According to the latest docket posted, on February 2, 2001, the case was reopened. On February 20, 2001, the Court entered the Order that the action was dismissed with prejudice as requested against defendant Nu-Kote Holding, Inc., and that plaintiff's claims against other defendants remain open. On September 7, 2001, the Court entered the Memorandum Opinion and Order granting the remaining defendants’ motions to dismiss and denied the plaintiffs’ motion to certify the class action. Judgment was further entered that day and the case was closed. On September 10, 2002, the plaintiff filed a notice of appeal. On November 7, 2002, the Court entered the Order of the U.S. Court of Appeals. Pursuant to the agreed motion of the parties, Lori Lemmer and Hans Paffhausen, portions of the appeal of Lemmer v. Paffhausen were dismissed. On September 8, 2003, the Court entered the Judgment/Mandate of the USCA which affirmed the Judgment of the District Court.
As previously reported by the Company’s FORM 10-K For The Fiscal Year Ended March 31, 1999, all proceedings in this case have been stayed as a result of Nu-kote's filing for protection under Chapter 11 of the U.S. Bankruptcy Code. On September 28, 1999, Nu-kote's lead bankruptcy counsel was notified by the United States District Court for the Northern District of Texas that this case was to be administratively closed.

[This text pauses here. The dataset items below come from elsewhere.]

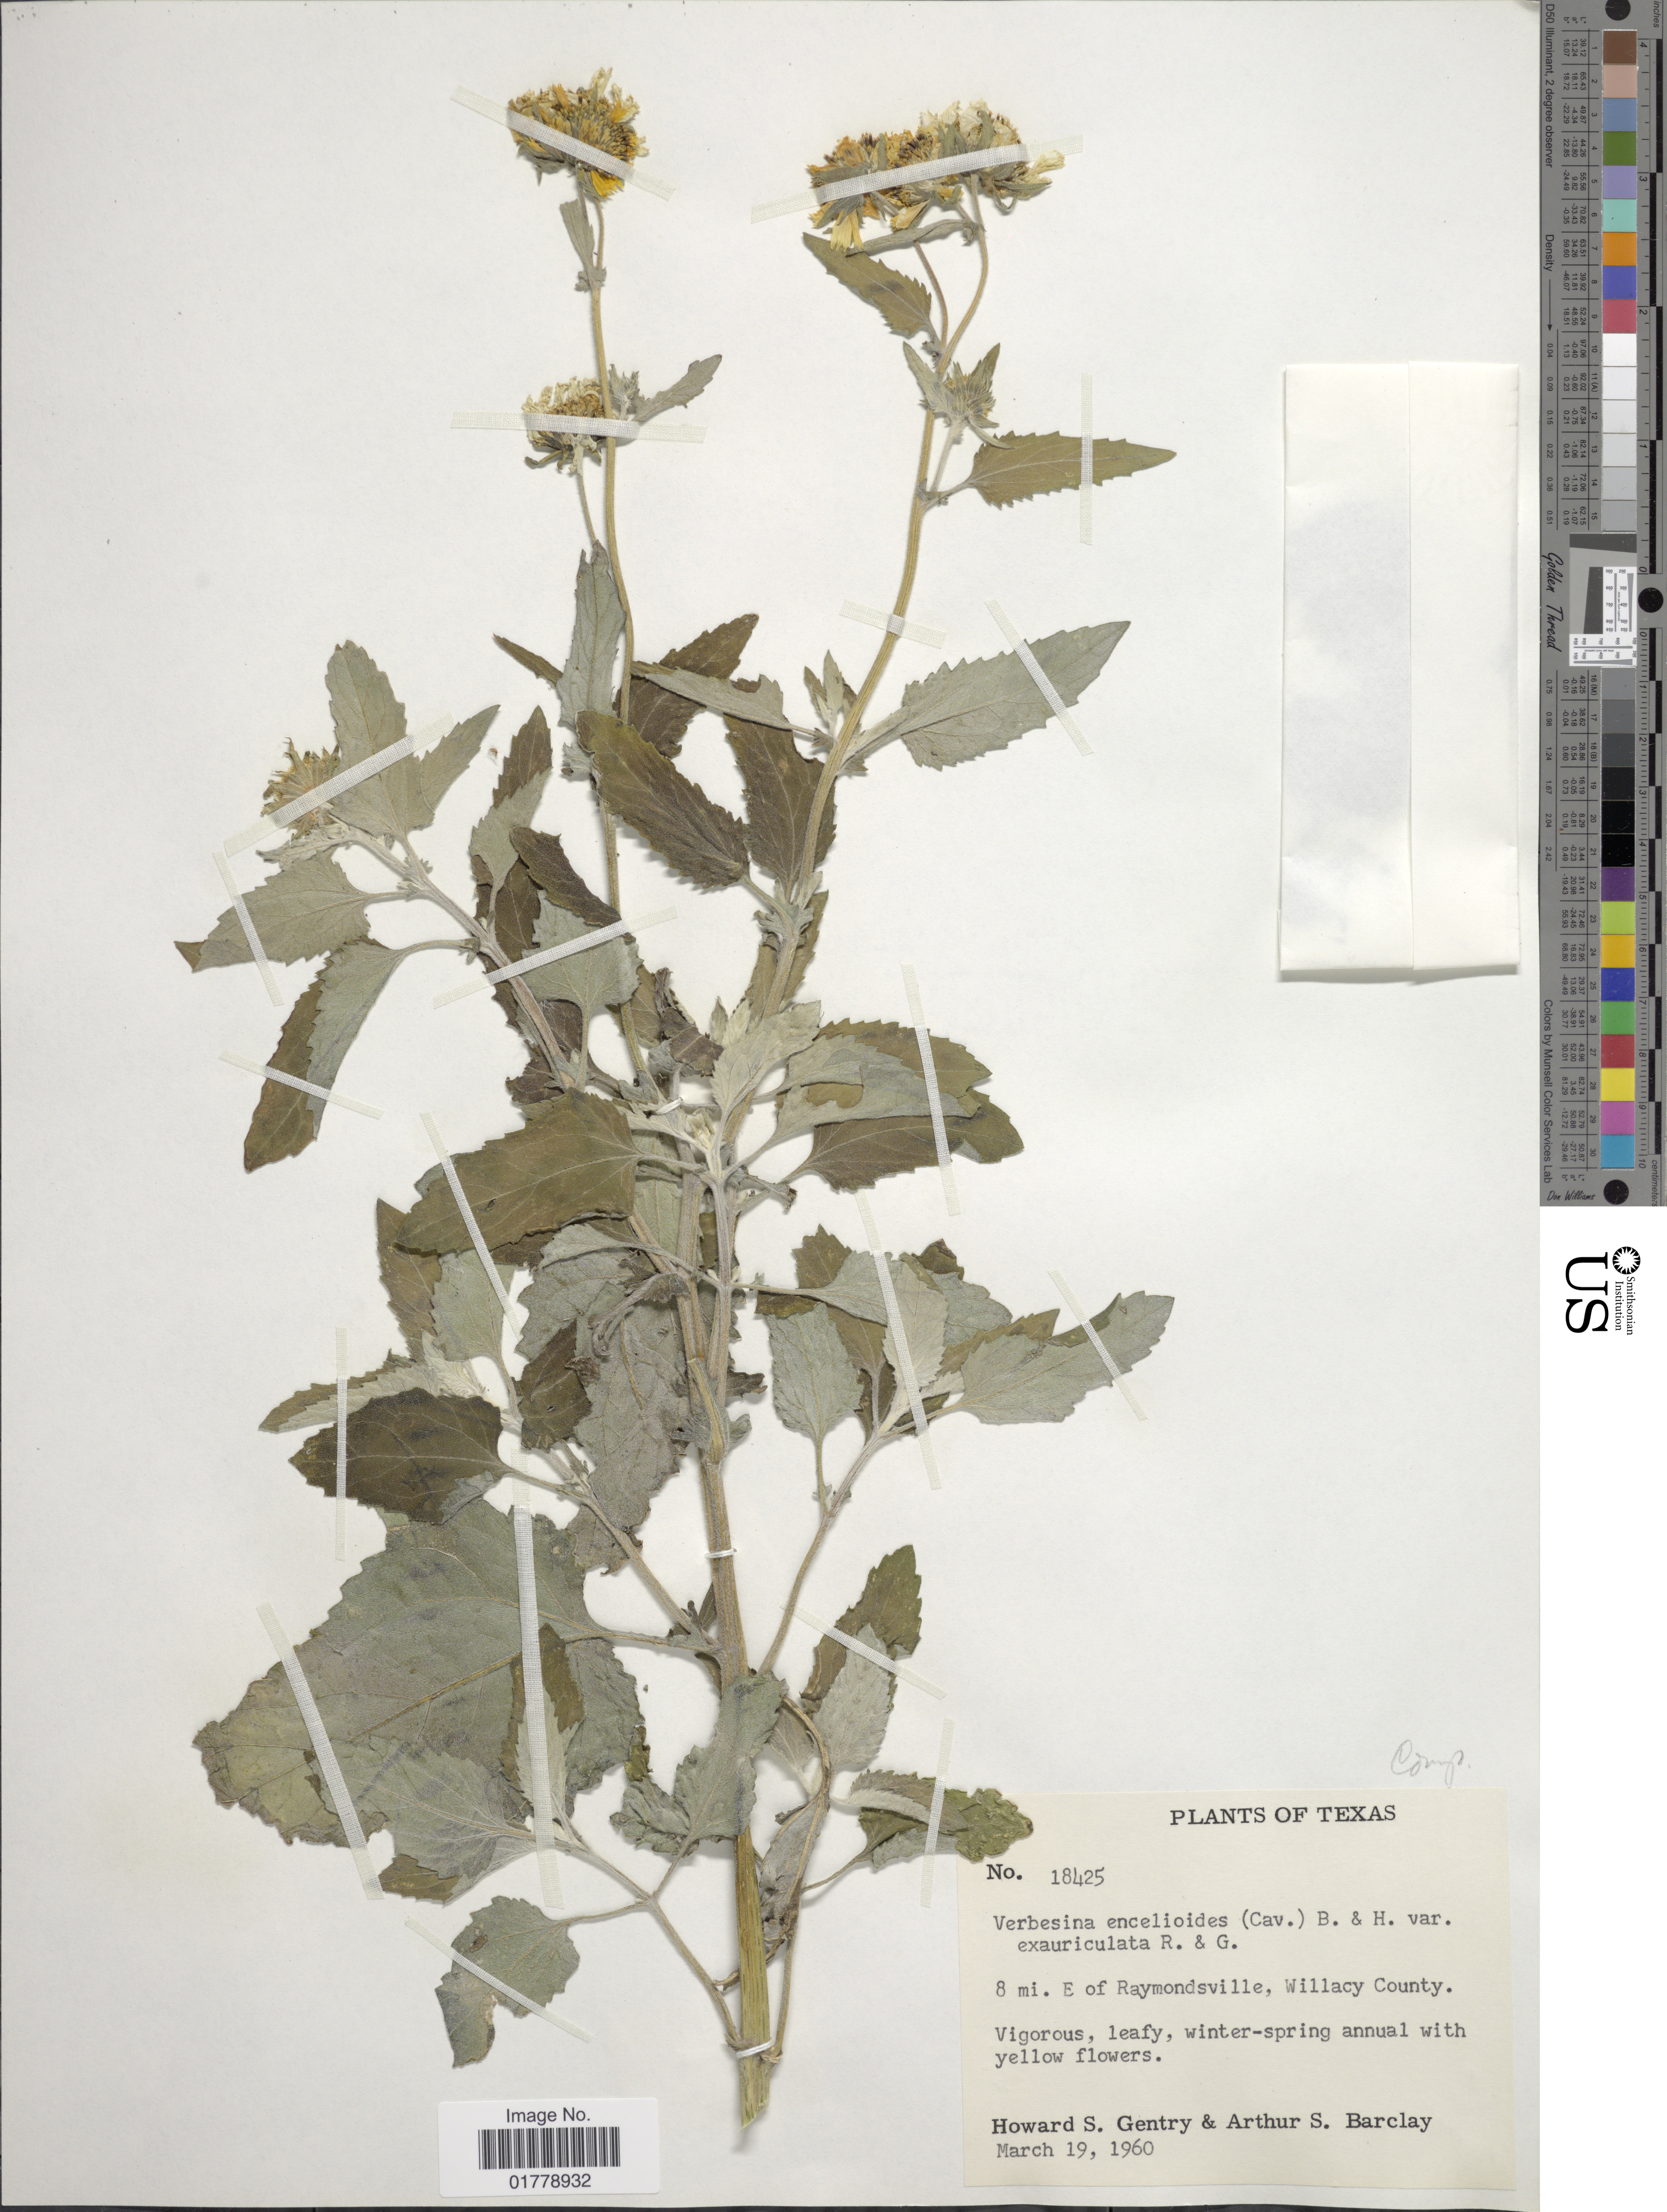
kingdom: Plantae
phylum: Tracheophyta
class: Magnoliopsida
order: Asterales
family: Asteraceae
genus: Verbesina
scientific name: Verbesina encelioides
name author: (Cav.) Benth. & Hook. ex A. Gray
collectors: H. S. Gentry & A. S. Barclay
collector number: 18425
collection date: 1960-03-19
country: United States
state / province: Texas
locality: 8 mi. E of Raymondsville, Willacy County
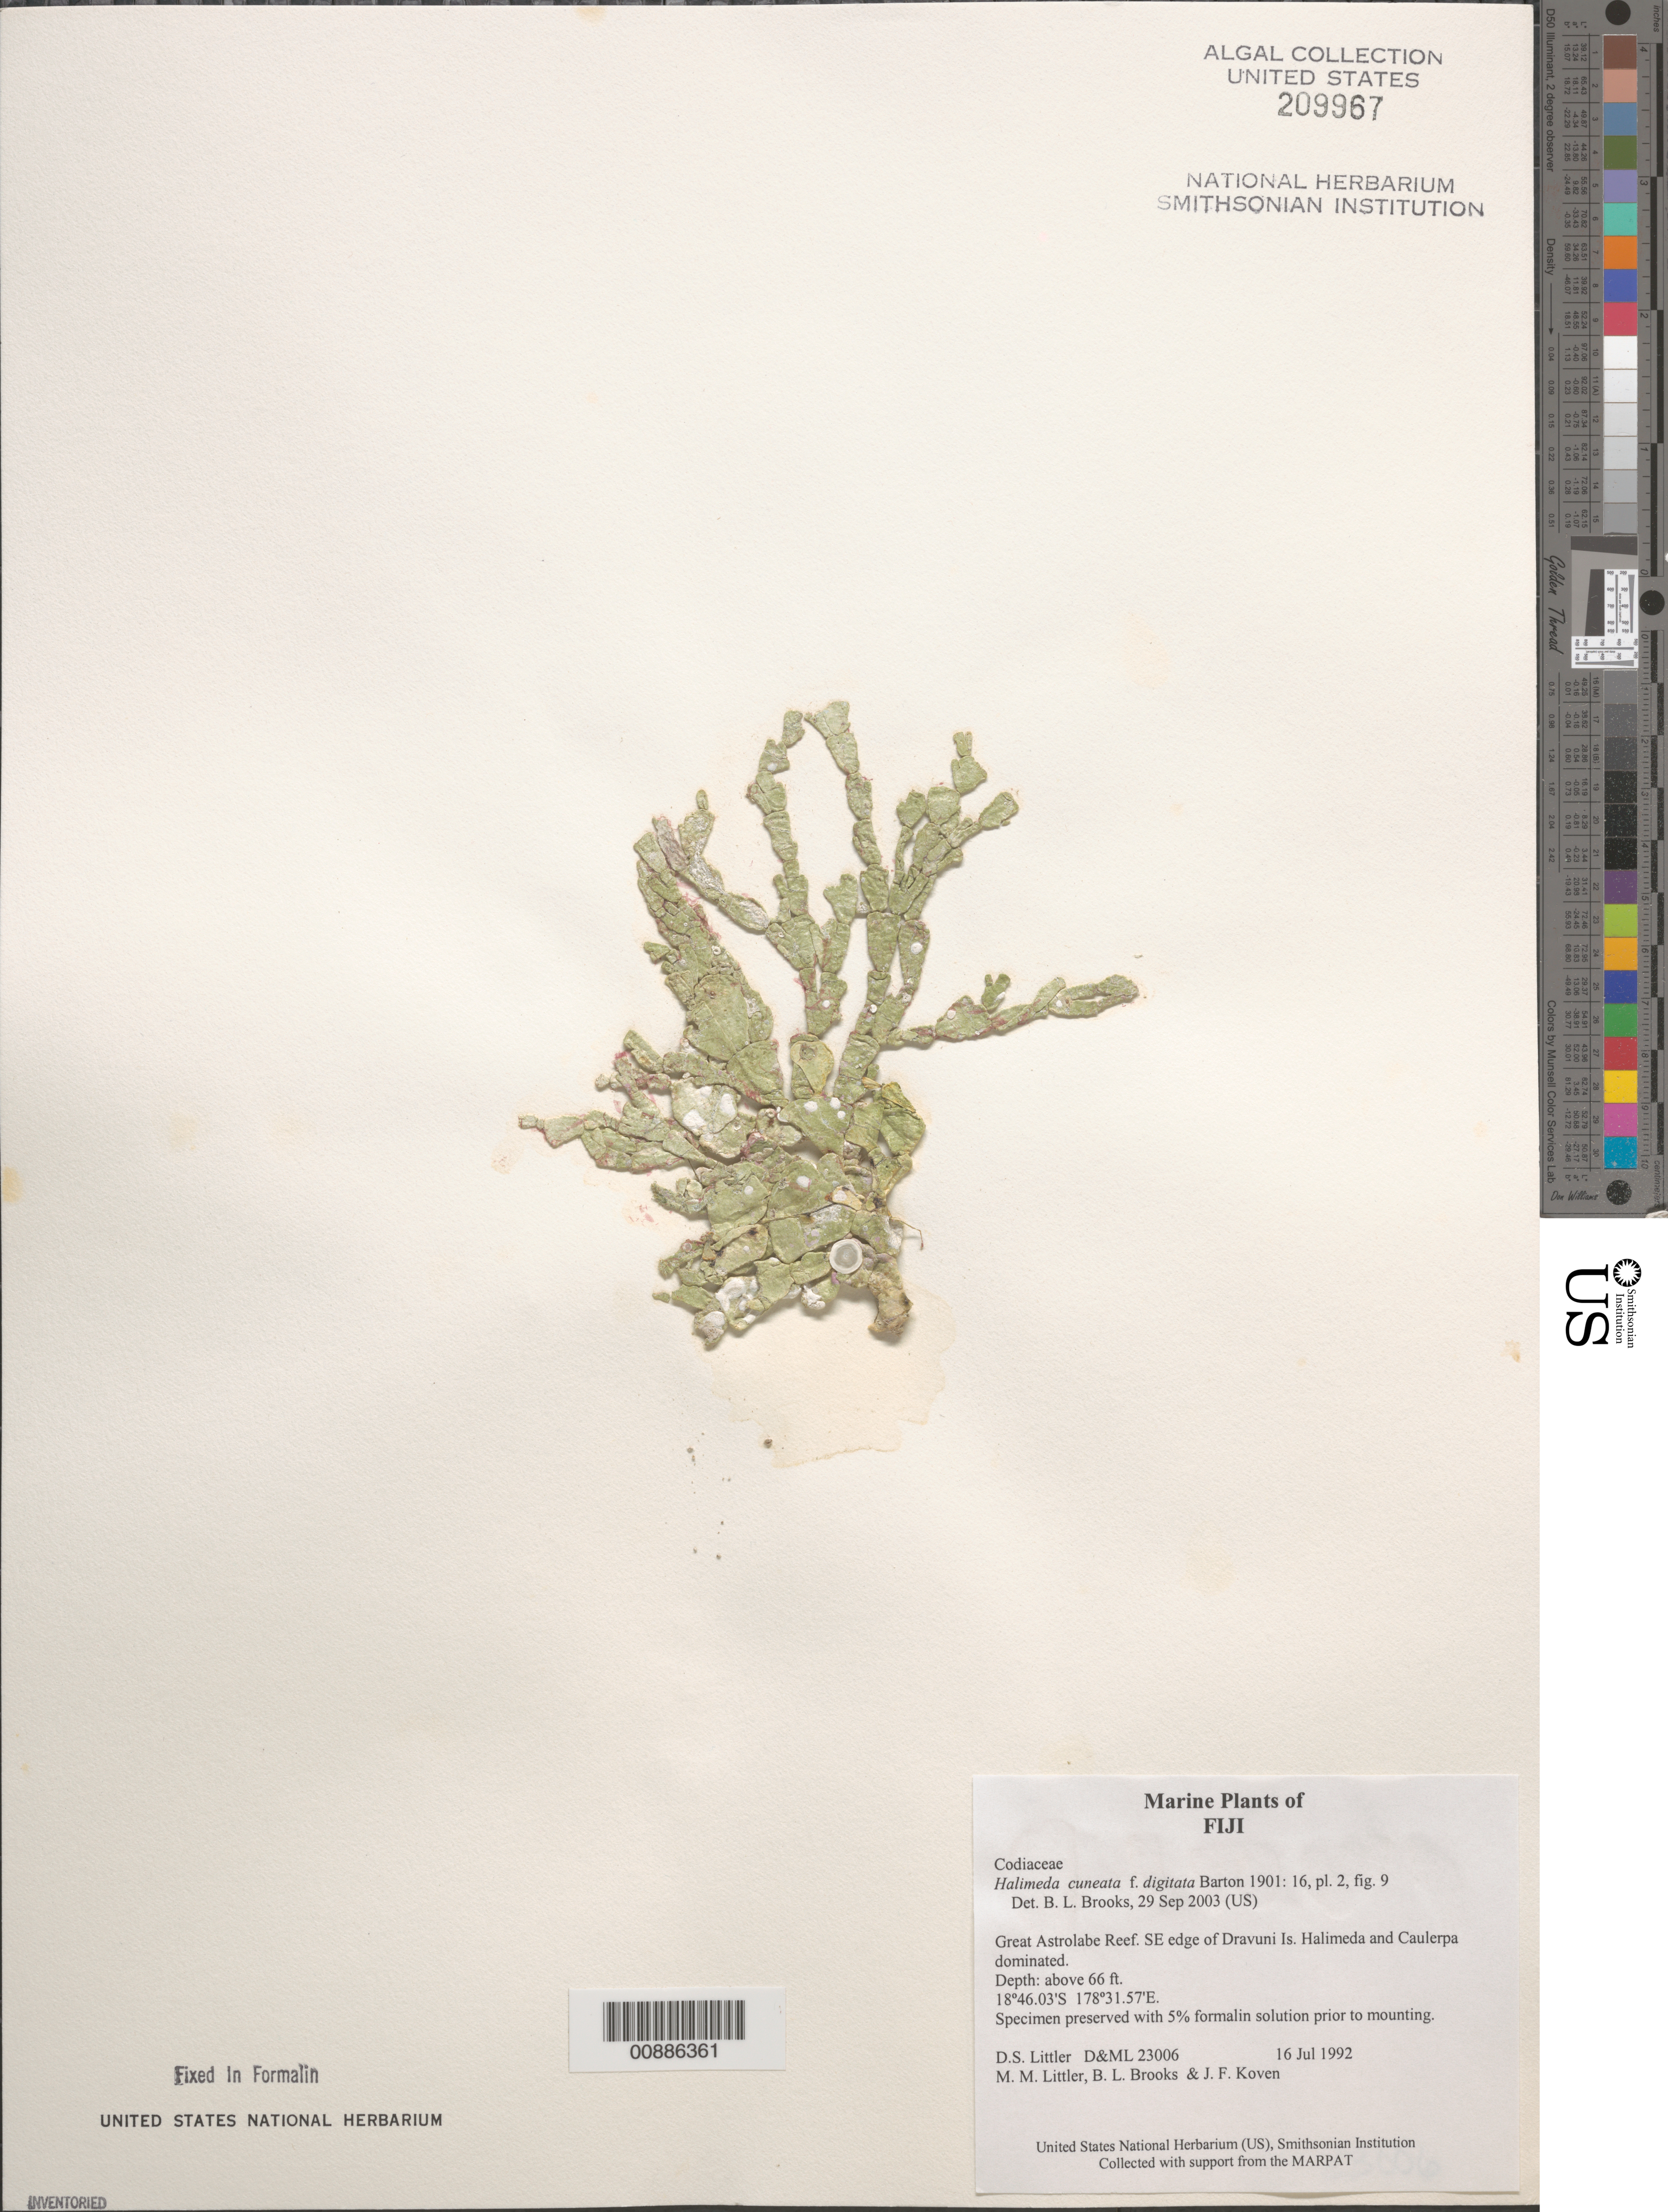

The complaint charges Nu-kote and certain of its officers and directors with violations of the Securities Exchange Act of 1934. The complaint alleges that defendants knowingly made false and misleading statements about the success of Nu-kote's 1995 acquisition of Pelikan Products (a large European seller of impact and non-impact printing products), the strong demand for, and market acceptance of, Nu-kote's products, Nu-kote's successful transition from sales of impact products to non-impact products, including its state-of-the-art manufacturing facilities in the U.S. and Europe, its technological research and development expertise that purportedly enabled it to rapidly develop large numbers of new products, including piezoelectric non-impact printer heads and related products and Nu-kote's prospects for strong earnings per share growth during FY97-FY98, while reporting false financial results, including inflated earnings per share for the 4thQ of FY96 and the 1stQ, 2ndQ and 3rdQ of FY97. As a result of these allegedly false statements, assurances and forecasts, Nu- kote's stock advanced from $10-3/8 per share in March 1995 to a Class Period high of $22-1/2 in November 1995, a 100%+ increase. However, beginning in mid- 1996, Nu-kote began to report disappointing lower-than-forecasted results, followed by large and escalating losses. Despite Nu-kote's continuing reassurances that its problems were temporary and could be or were being overcome and it would return to profitability, it did not. In FY97, it suffered a huge $49 million, $2.28 per share loss, followed by more losses in FY98 to date, due to the failure of the Pelikan merger, including the inability to successfully integrate Pelikan's operations into Nu-kote's, much larger than forecast "restructuring" charges due to the closing of outdated, uneconomical manufacturing facilities, the failure to generate sufficient sales of non- impact printing products to offset the decline in the sales of impact printing products, the failure to successfully develop commercially viable products based on the piezoelectric technology and huge writedowns of excess, over- valued impact printing supply products. Nu-kote's stock collapsed to less than $1 per share, 99% below its Class Period high, Nu-kote's Board sold off non- essential assets to raise cash to permit the Company to continue operations and put the Company up for sale, as its ability to continue in business as a separate entity was now very much in doubt.